Machen Sie die Augen auf. Eine genaue Begutachtung Ihres Brennholzes gibt schon viel Aufschluss über die Holzfeuchte. Achten Sie auf Pilze und Schimmelspuren. Sie sind immer ein Anzeichen für viel Feuchtigkeit im Holz. Folgende Merkmale weisen auf ein trockenes Scheit hin:

  • trockene und saubere Oberfläche
  • fühlt sich hart an
  • riecht nicht nach Harz
  • weist deutlich sichtbare Jahresringe auf
  • hat eine helle honigfarbene Färbung

Der Schlagtest

Klopfen Sie mal ordentlich aufs Holz. Das soll nicht nur Glück bringen, es verrät auch einiges über den Zustand des Holzstückes. Der Klang von trockenem Holz ist hart und nachklingend. Ist das Scheit aber feucht, klingt er dumpf. Die beste Variante ist, zwei Holzscheite gegeneinander zu schlagen. Dieser Test sollte aber immer gemeinsam mit einer der anderen Methode verwendet werden, da der Kern auch bei gutem Klang noch einiges an Feuchtigkeit gespeichert haben kann.

Der Spülmitteltest

Diese Methode ist nicht nur recht aussagekräftig, sondern macht auch Spaß. Schmieren Sie das eine Ende des Holzscheites mit herkömmlichem Spülmittel ein. Jetzt pusten Sie durch das andere Ende Luft in das Holz. Entstehen auf der Spülmittelseite kleine Bläschen bzw. Schaum, dann ist das Holz im Inneren trocken und luftdurchlässig. Je mehr Schaum, desto trockener ist der Kern. Passiert gar nichts, können Sie davon ausgehen, dass das Holz eine Restfeuchte von mehr als 20 Prozent hat.

Warum erzielt trockenes Holz die beste Verbrennung?

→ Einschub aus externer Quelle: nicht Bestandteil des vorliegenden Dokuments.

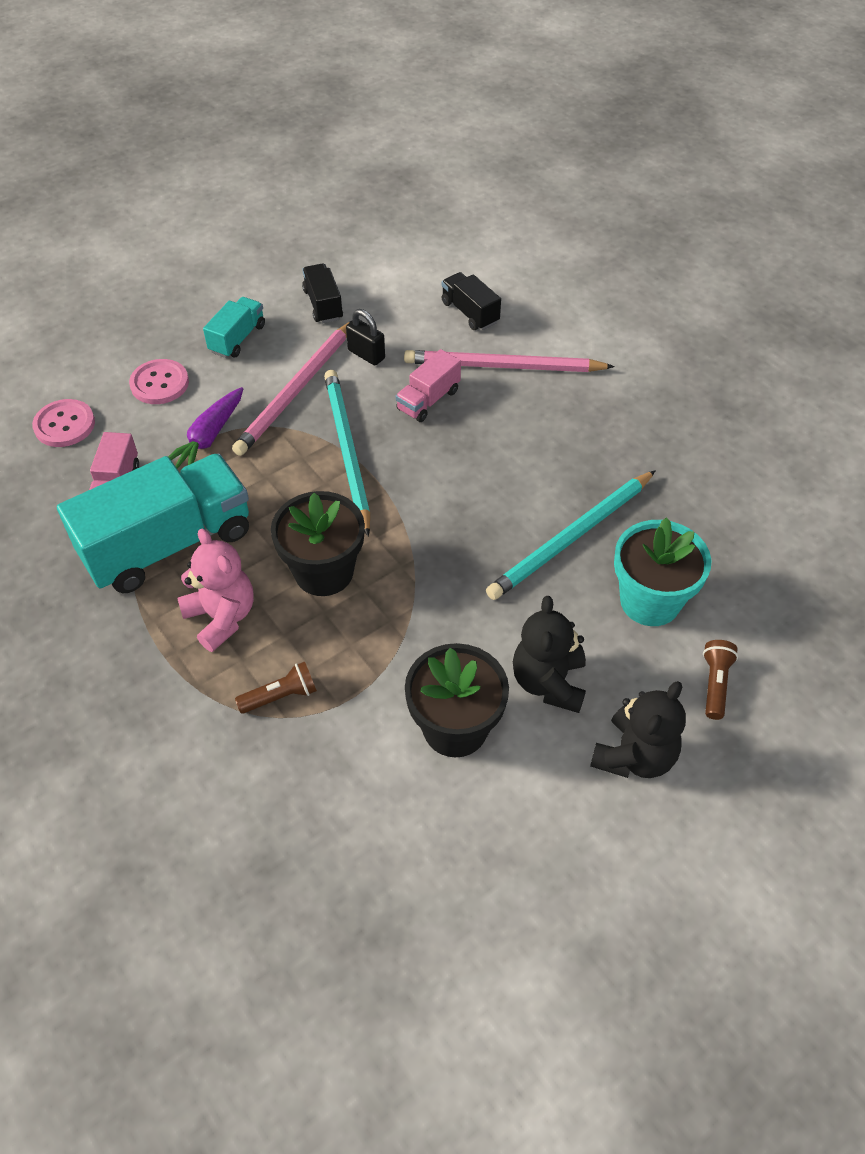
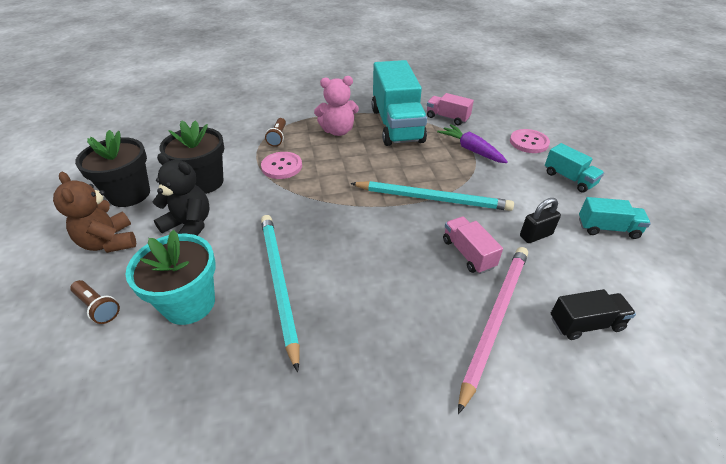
camera: 115 degrees right, 10 degrees down
pink button [32,399,95,447] -> pink button moved to [261,152,302,179]
pink pencil [232,320,353,456] -> none
black flower pot [271,491,365,596] -> black flower pot moved to [75,130,150,207]
black truck [302,263,343,323] -> turquoise truck [579,197,651,239]
black teddy bear [590,681,686,778] -> brown teddy bear [53,172,136,253]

Wenn Sie Ihren Kamin anzünden, möchten Sie wahrscheinlich so viel Energie wie möglich aus dem Brennmaterial ziehen. Denn Verschwendung kostet immer Geld. So ist es auch beim Kaminholz. Ganz vereinfacht gesprochen: Enthält das Holz, welches Sie verbrennen viel Wasser, wird die erzeugte Energie bzw. Hitze im Prinzip zunächst genutzt, dieses zu trocknen. Genau genommen wird das Holzscheit im Ofen getrocknet. Dass enthaltene Wasser erhitzt sich bis zu seinem Siedepunkt und verdampft. Erst wenn der letzte Tropfen Wasser verdampft wurde, beginnt das Holz zu brennen. Allein dafür brauchen Sie schon sehr viel Holz. Zusätzlich entstehen bei dem Prozess Rauch und Ruß, die sich dann auf der Kaminscheibe, der Schamotte und im Schornstein absetzen.

Kurzum: Zu viel Feuchtigkeit im Holz verursacht Ärger, der leicht vermieden werden kann, indem Sie die Holzfeuchte messen. Mit unseren kurzen Tests sind Sie auf der sicheren Seite und genießen ein sauberes und effizientes Kaminfeuer.